**Extract to read:**
----

I am trying to automate the scraping of a site with "infinite scroll" with Python and Playwright.
The issue is that Playwright doesn't include, as of yet, a scroll functionnality let alone an infinite auto-scroll functionnality.
From what I found on the net and my personnal testing, I can automate an infinite or finite scroll using the page.evaluate()
function and some Javascript code.
For example, this works:
for i in range(20):
page.evaluate('var div = document.getElementsByClassName("comment-container")[0];div.scrollTop = div.scrollHeight')
page.wait_for_timeout(500)
The problem with this approach is that it will either work by specifying a number of scrolls or by telling it to keep going forever with a while True
loop.
I need to find a way to tell it to keep scrolling until the final content loads.

----

**Data listing:**

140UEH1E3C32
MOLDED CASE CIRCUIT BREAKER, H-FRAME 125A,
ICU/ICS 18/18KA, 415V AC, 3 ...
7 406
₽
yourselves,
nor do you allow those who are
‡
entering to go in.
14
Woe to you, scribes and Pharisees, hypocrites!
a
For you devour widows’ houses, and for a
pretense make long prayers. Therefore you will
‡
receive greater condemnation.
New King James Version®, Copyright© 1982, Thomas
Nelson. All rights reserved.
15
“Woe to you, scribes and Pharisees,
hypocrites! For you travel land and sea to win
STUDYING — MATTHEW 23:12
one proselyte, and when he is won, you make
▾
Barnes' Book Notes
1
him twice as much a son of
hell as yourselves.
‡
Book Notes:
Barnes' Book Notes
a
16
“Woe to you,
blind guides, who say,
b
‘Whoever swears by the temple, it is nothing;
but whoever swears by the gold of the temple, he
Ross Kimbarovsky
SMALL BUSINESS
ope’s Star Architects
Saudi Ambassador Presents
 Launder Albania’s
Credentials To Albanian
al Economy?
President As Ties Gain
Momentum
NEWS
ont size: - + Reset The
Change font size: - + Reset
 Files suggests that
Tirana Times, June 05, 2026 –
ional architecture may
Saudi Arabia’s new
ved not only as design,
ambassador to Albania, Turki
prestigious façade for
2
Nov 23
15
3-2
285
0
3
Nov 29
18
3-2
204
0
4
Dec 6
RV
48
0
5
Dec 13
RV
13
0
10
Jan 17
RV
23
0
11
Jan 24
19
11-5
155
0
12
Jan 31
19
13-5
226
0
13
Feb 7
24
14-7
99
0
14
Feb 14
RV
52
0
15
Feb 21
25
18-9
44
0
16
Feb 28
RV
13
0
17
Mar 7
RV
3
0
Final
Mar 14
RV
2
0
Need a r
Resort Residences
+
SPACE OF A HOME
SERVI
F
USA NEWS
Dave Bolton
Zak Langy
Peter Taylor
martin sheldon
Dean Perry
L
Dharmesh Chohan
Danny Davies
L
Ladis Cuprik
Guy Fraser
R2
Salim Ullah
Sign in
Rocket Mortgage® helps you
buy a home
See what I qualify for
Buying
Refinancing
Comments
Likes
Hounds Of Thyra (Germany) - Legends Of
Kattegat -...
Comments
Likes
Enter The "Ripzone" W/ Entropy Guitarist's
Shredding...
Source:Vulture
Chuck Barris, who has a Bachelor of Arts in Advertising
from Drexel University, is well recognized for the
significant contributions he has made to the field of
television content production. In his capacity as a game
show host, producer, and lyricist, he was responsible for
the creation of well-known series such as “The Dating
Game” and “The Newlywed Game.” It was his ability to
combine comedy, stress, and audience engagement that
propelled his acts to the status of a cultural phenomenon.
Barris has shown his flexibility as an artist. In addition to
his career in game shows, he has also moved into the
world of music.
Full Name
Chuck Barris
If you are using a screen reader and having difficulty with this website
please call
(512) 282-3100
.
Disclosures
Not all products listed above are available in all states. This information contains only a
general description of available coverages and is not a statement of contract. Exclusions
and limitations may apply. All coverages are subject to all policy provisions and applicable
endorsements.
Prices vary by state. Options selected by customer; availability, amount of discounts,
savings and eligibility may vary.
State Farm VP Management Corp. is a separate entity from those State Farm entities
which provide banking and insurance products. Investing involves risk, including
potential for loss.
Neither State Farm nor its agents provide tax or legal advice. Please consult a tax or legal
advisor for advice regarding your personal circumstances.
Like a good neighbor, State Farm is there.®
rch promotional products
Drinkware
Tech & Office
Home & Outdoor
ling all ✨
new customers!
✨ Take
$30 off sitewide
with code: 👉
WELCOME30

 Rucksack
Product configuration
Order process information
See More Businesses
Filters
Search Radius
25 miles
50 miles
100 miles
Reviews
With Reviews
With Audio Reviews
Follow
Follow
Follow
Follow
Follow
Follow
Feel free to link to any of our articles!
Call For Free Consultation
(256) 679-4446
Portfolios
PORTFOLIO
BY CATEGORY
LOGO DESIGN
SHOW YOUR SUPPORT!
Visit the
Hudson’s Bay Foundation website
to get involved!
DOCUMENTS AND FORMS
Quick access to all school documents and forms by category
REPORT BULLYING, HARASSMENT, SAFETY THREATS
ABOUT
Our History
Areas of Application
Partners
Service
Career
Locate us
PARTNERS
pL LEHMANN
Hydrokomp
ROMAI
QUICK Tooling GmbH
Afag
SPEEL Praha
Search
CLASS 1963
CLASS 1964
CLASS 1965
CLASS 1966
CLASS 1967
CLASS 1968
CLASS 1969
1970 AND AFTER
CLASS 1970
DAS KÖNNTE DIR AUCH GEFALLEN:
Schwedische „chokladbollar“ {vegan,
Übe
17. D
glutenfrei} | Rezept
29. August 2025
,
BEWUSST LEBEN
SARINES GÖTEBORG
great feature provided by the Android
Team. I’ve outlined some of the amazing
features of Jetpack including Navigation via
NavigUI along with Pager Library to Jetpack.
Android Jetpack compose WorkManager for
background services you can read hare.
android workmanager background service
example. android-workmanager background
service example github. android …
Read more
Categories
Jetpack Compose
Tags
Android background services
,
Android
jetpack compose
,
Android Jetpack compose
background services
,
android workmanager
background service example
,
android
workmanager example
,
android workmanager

----

**Tasks to perform:**
[a] Print the stretch of the Playwright scrolling question from "The issue is" through "final content loads.", keeping every character unchanged.
[b] Answer these about the Playwright scrolling question:
(i) Which Playwright function does the writer use to run the JavaScript that scrolls?
(ii) How many times does the example loop repeat?
(iii) What class name does the JavaScript in the example look up?
[c] Pick up the Playwright scrolling question after its final sentence and continue writing it.

**Answers in order:**
[a]
The issue is that Playwright doesn't include, as of yet, a scroll functionnality let alone an infinite auto-scroll functionnality.
From what I found on the net and my personnal testing, I can automate an infinite or finite scroll using the page.evaluate()
function and some Javascript code.
For example, this works:
for i in range(20):
page.evaluate('var div = document.getElementsByClassName("comment-container")[0];div.scrollTop = div.scrollHeight')
page.wait_for_timeout(500)
The problem with this approach is that it will either work by specifying a number of scrolls or by telling it to keep going forever with a while True
loop.
I need to find a way to tell it to keep scrolling until the final content loads.

[b]
(i) page.evaluate()
(ii) 20 times
(iii) comment-container

[c]
This is the Javascript that I am currently trying in page.evaluate()
:
var intervalID = setInterval(function() {
var scrollingElement = (document.scrollingElement || document.body);
scrollingElement.scrollTop = scrollingElement.scrollHeight;
console.log('fail')
}, 1000);
var anotherID = setInterval(function() {
if ((window.innerHeight + window.scrollY) >= document.body.offsetHeight) {
clearInterval(intervalID);
}}, 1000)
This does not work either in my firefox browser or in the Playwright firefox browser. It returns immediately and doesn't execute the code in intervals.
I would be grateful if someone could tell me how I can, using Playwright, create an auto-scroll function that will detect and stop when it reaches the bottom of a dynamically loading webpage.
The new Playwright version has a scroll function. it's called mouse.wheel(x, y)
. In the below code, we'll be attempting to scroll through youtube.com which has an "infinite scroll":
from playwright.sync_api import Playwright, sync_playwright
import time
def run(playwright: Playwright) -> None:
browser = playwright.chromium.launch(headless=False)
context = browser.new_context()
# Open new page
page = context.new_page()
page.goto('https://www.youtube.com/')
# page.mouse.wheel(horizontally, vertically(positive is
# scrolling down, negative is scrolling up)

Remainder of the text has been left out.